Task: Lines that contain "Left" are to be copied from the material, every one of them.

Records shown:
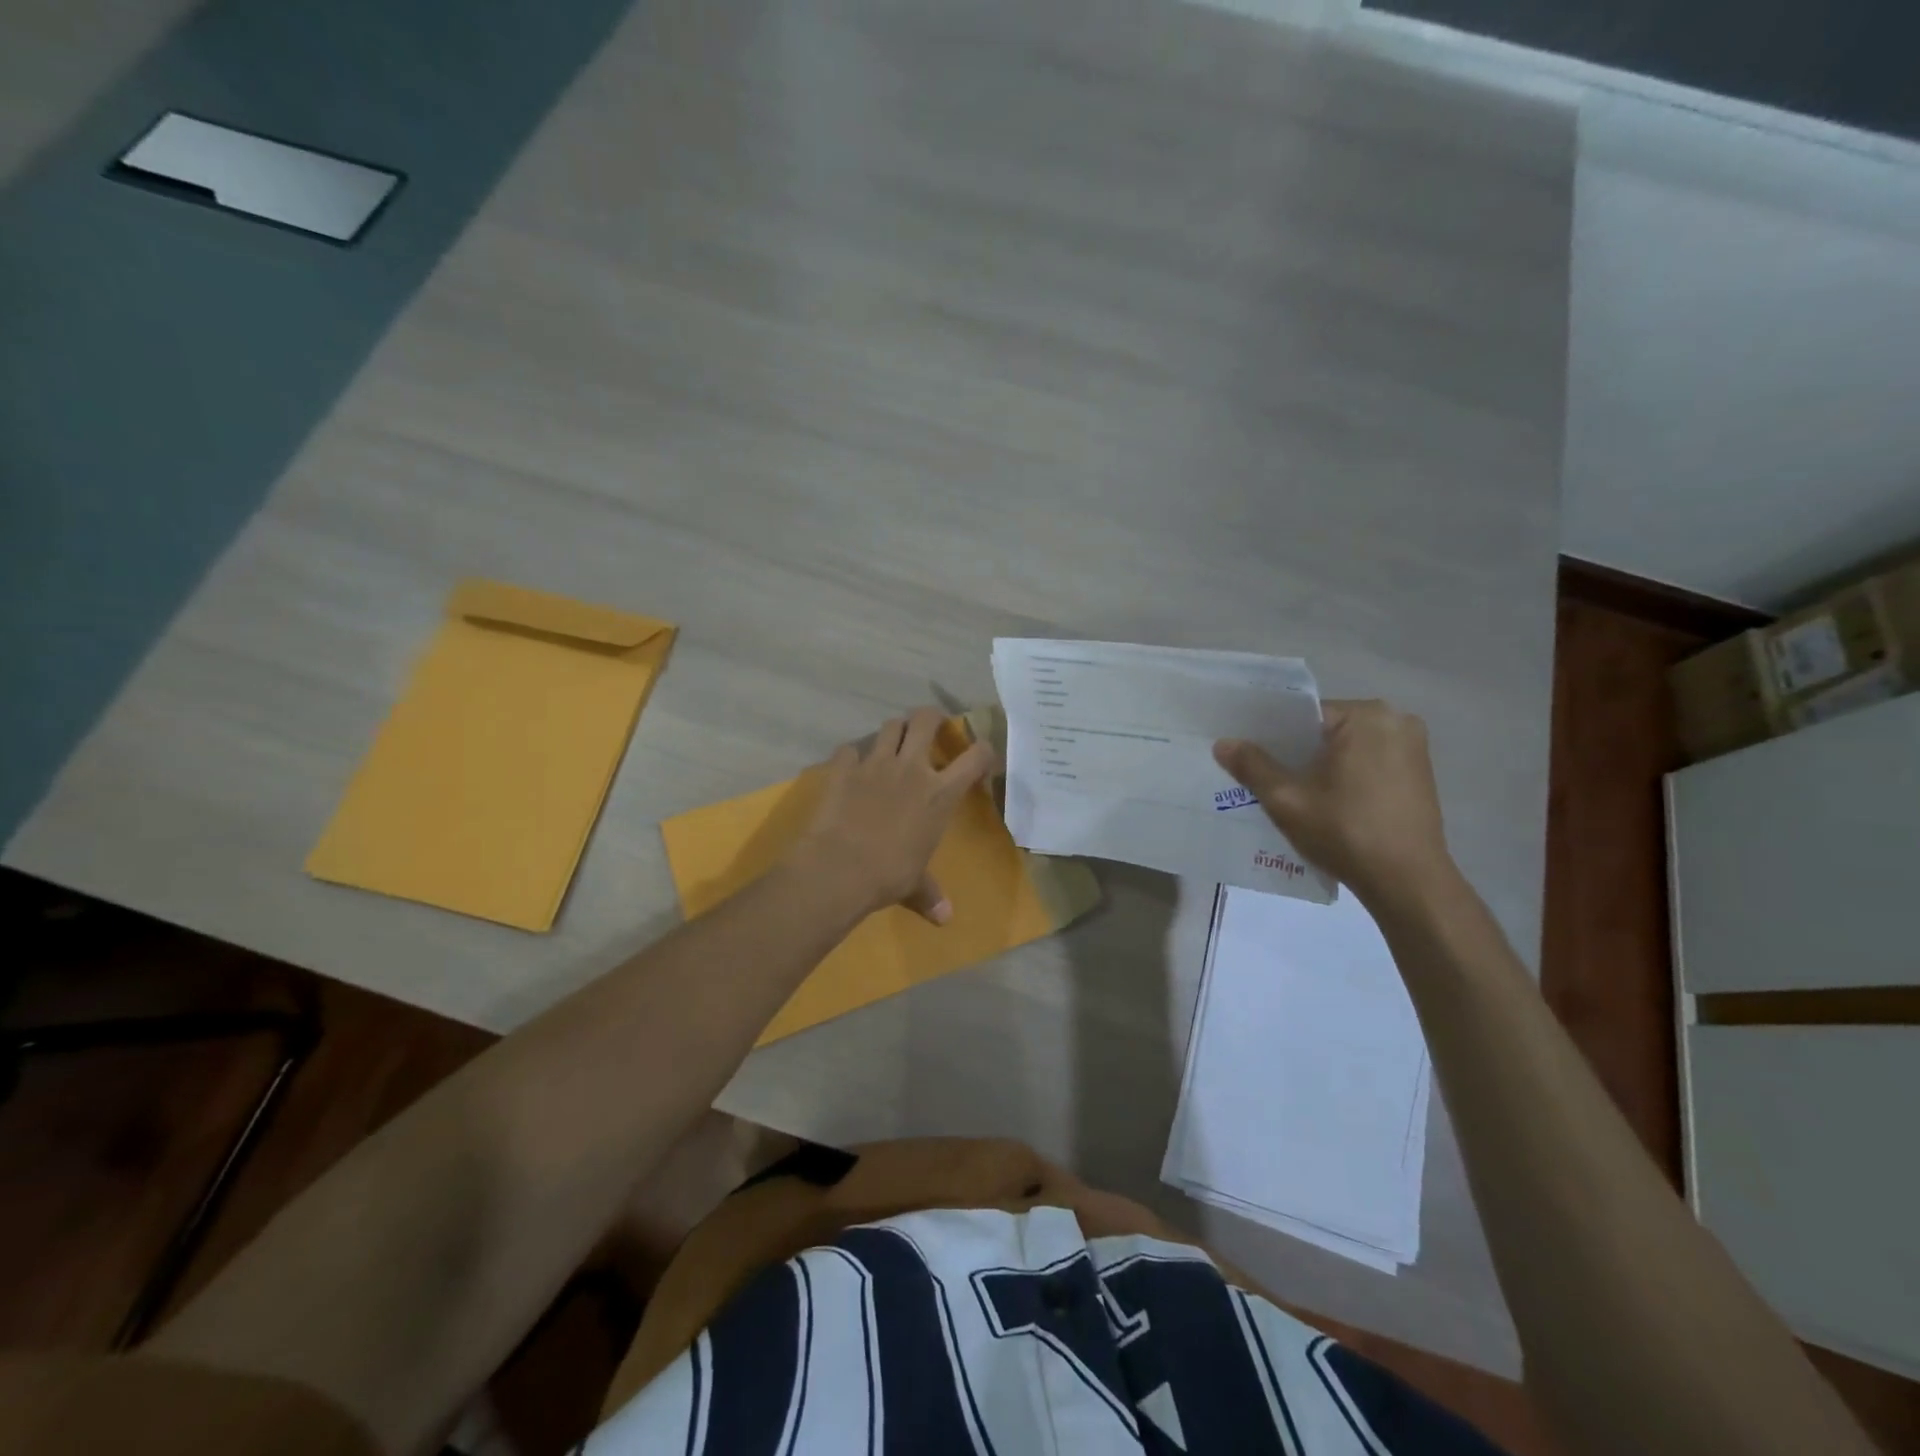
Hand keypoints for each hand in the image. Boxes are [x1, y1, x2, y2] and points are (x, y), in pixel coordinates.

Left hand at [790, 707, 997, 923]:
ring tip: (894, 743)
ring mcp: (875, 764)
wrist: (839, 868)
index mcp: (939, 793)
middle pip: (926, 720)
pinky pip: (849, 749)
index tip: (981, 756)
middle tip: (931, 728)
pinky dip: (853, 755)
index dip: (983, 750)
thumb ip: (930, 894)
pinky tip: (851, 767)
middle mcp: (911, 768)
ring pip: (890, 726)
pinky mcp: (843, 768)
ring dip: (895, 730)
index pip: (975, 757)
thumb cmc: (888, 875)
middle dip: (932, 718)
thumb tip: (945, 919)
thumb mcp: (915, 885)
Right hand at [1214, 699, 1453, 907]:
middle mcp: (1396, 720)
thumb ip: (1252, 766)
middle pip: (1326, 730)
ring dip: (1321, 765)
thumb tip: (1223, 743)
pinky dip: (1345, 775)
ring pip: (1347, 747)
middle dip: (1296, 751)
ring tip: (1292, 791)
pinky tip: (1326, 801)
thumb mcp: (1287, 799)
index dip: (1272, 736)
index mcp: (1366, 716)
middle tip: (1264, 776)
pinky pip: (1368, 762)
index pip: (1303, 715)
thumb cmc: (1345, 832)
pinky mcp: (1421, 772)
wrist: (1408, 882)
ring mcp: (1413, 747)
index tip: (1249, 756)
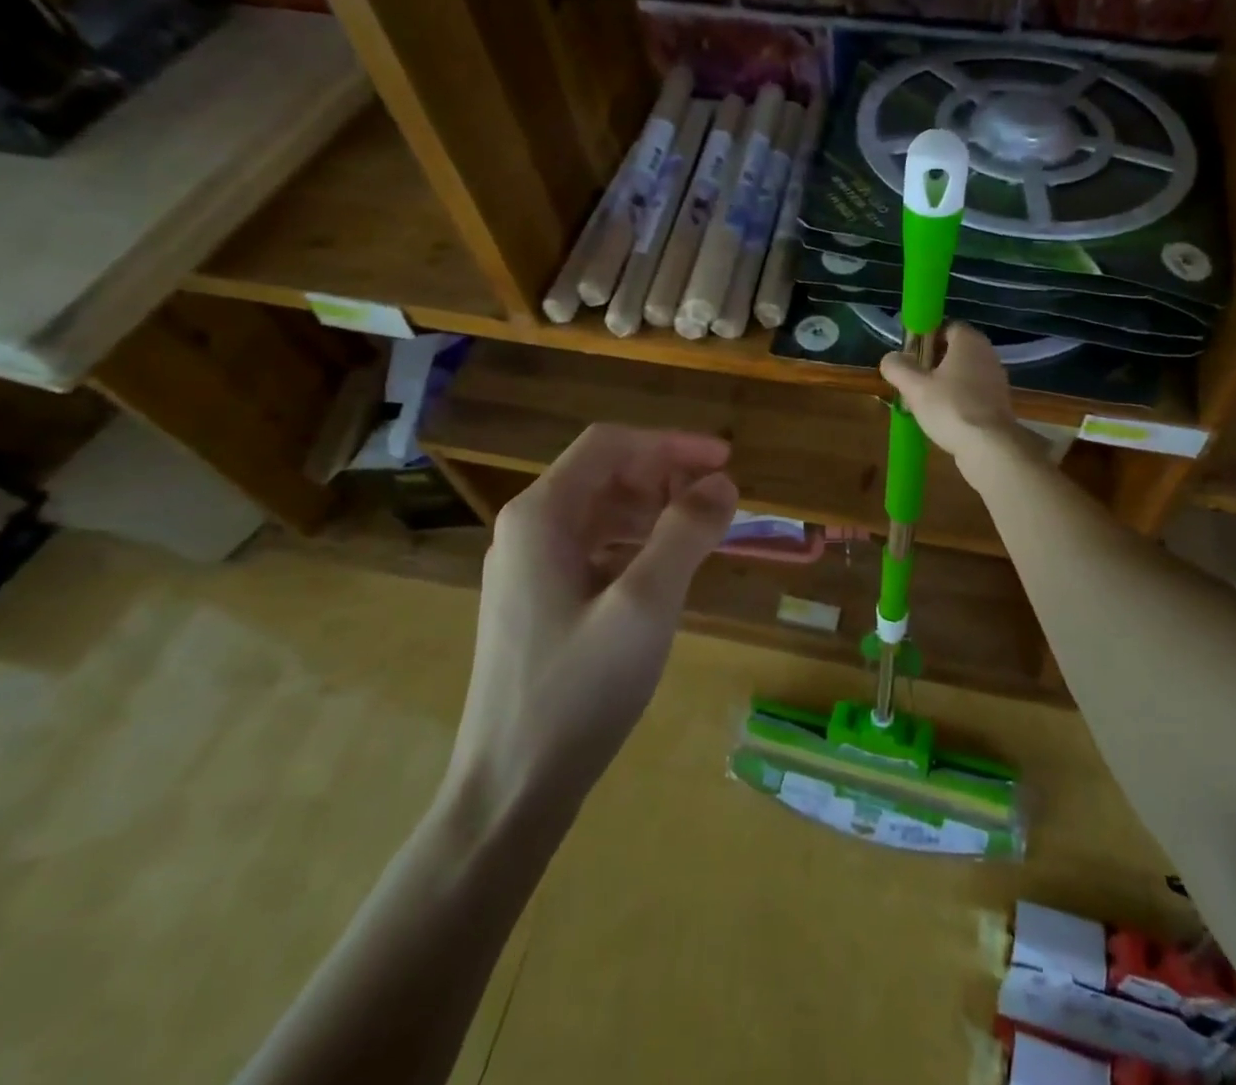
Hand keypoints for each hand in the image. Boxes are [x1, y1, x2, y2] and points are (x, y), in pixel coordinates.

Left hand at [445, 424, 737, 822]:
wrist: (509, 791)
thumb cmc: (577, 691)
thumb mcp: (645, 605)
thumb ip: (686, 533)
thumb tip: (723, 483)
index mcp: (541, 516)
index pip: (611, 445)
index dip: (672, 443)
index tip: (726, 460)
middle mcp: (527, 530)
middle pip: (604, 474)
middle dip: (665, 475)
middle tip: (719, 500)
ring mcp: (528, 567)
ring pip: (601, 512)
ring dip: (654, 510)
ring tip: (703, 531)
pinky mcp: (537, 601)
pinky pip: (594, 549)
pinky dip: (636, 544)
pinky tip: (666, 570)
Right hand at [879, 323, 1022, 475]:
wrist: (989, 446)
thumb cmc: (950, 407)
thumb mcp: (914, 387)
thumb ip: (898, 368)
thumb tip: (890, 358)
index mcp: (969, 341)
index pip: (947, 326)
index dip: (926, 336)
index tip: (910, 354)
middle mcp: (987, 354)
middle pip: (954, 351)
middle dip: (932, 362)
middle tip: (912, 379)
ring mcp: (995, 380)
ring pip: (963, 374)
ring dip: (944, 383)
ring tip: (922, 401)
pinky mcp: (998, 404)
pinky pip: (972, 394)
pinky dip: (957, 400)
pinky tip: (942, 417)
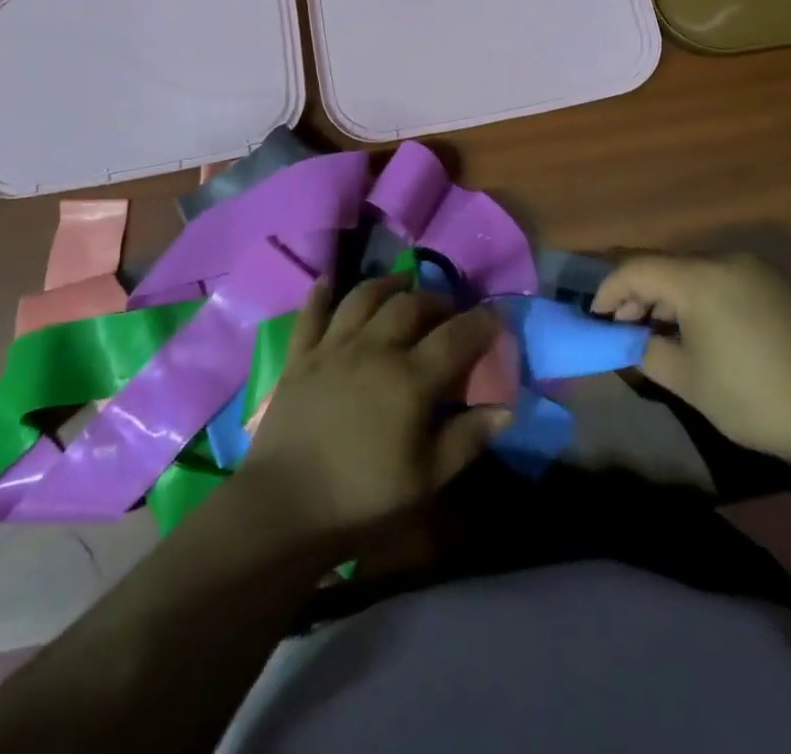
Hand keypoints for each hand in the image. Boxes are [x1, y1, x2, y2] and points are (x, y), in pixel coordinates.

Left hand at [238, 276, 510, 555]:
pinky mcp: (300, 357)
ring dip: (387, 285)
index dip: (480, 322)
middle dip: (435, 300)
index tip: (496, 315)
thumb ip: (467, 439)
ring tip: (402, 285)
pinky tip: (327, 281)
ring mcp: (333, 348)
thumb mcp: (426, 480)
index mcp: (410, 378)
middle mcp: (374, 349)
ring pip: (363, 298)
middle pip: (410, 306)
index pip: (455, 337)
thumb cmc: (362, 500)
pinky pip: (311, 314)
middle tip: (448, 310)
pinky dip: (320, 294)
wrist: (284, 508)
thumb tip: (506, 409)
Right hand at [592, 253, 790, 465]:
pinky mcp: (774, 285)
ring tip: (658, 332)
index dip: (608, 290)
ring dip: (667, 296)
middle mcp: (724, 260)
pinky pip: (719, 279)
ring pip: (692, 271)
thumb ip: (646, 351)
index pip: (635, 269)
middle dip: (637, 293)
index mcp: (698, 278)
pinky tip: (697, 330)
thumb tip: (630, 339)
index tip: (594, 318)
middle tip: (623, 327)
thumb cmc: (753, 397)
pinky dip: (697, 297)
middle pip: (664, 265)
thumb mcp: (686, 380)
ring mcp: (753, 270)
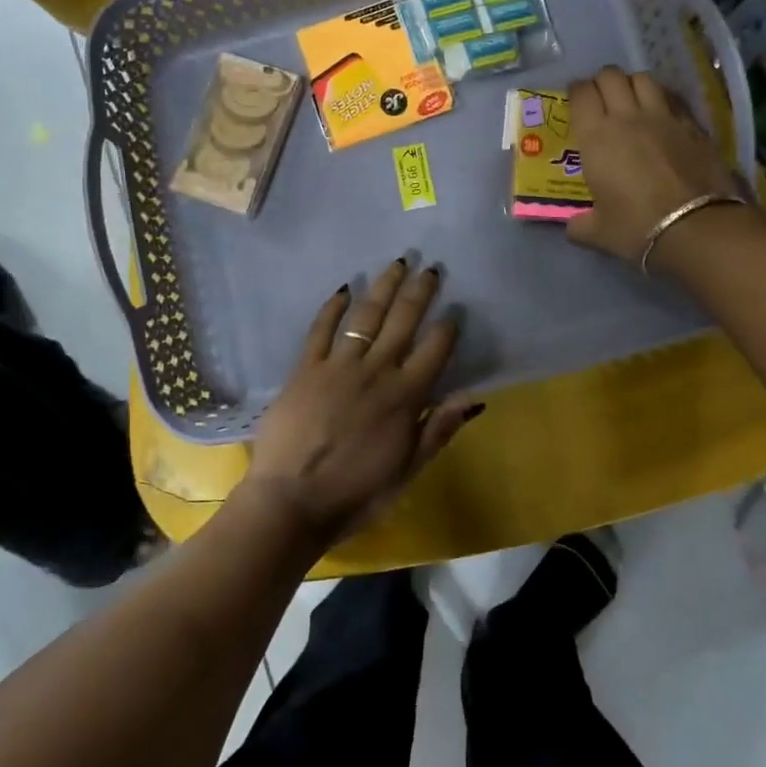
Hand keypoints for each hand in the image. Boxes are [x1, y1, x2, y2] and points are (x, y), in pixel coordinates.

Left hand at [238, 258, 480, 551]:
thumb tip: (473, 396)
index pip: (434, 350)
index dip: (447, 328)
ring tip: (396, 264)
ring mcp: (338, 366)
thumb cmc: (356, 494)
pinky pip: (320, 329)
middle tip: (430, 268)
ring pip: (365, 316)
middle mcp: (375, 371)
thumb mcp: (408, 470)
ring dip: (383, 287)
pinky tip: (344, 288)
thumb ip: (439, 429)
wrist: (292, 502)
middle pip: (402, 321)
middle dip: (419, 292)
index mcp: (404, 397)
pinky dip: (333, 307)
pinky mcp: (305, 368)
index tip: (455, 310)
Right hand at [565, 66, 740, 264]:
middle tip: (600, 99)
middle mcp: (627, 117)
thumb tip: (573, 227)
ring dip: (632, 84)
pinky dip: (661, 98)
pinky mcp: (692, 124)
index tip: (575, 100)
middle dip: (602, 82)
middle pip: (611, 76)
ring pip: (643, 78)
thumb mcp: (598, 232)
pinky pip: (672, 97)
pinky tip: (661, 114)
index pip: (581, 93)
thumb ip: (580, 225)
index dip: (576, 91)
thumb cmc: (637, 227)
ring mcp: (663, 117)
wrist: (696, 227)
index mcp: (596, 137)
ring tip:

Answer space:
Left hand at [790, 707, 997, 923]:
Left hand at [445, 424, 737, 822]:
Left hand at [238, 276, 510, 555]:
Left hand at [238, 258, 480, 551]:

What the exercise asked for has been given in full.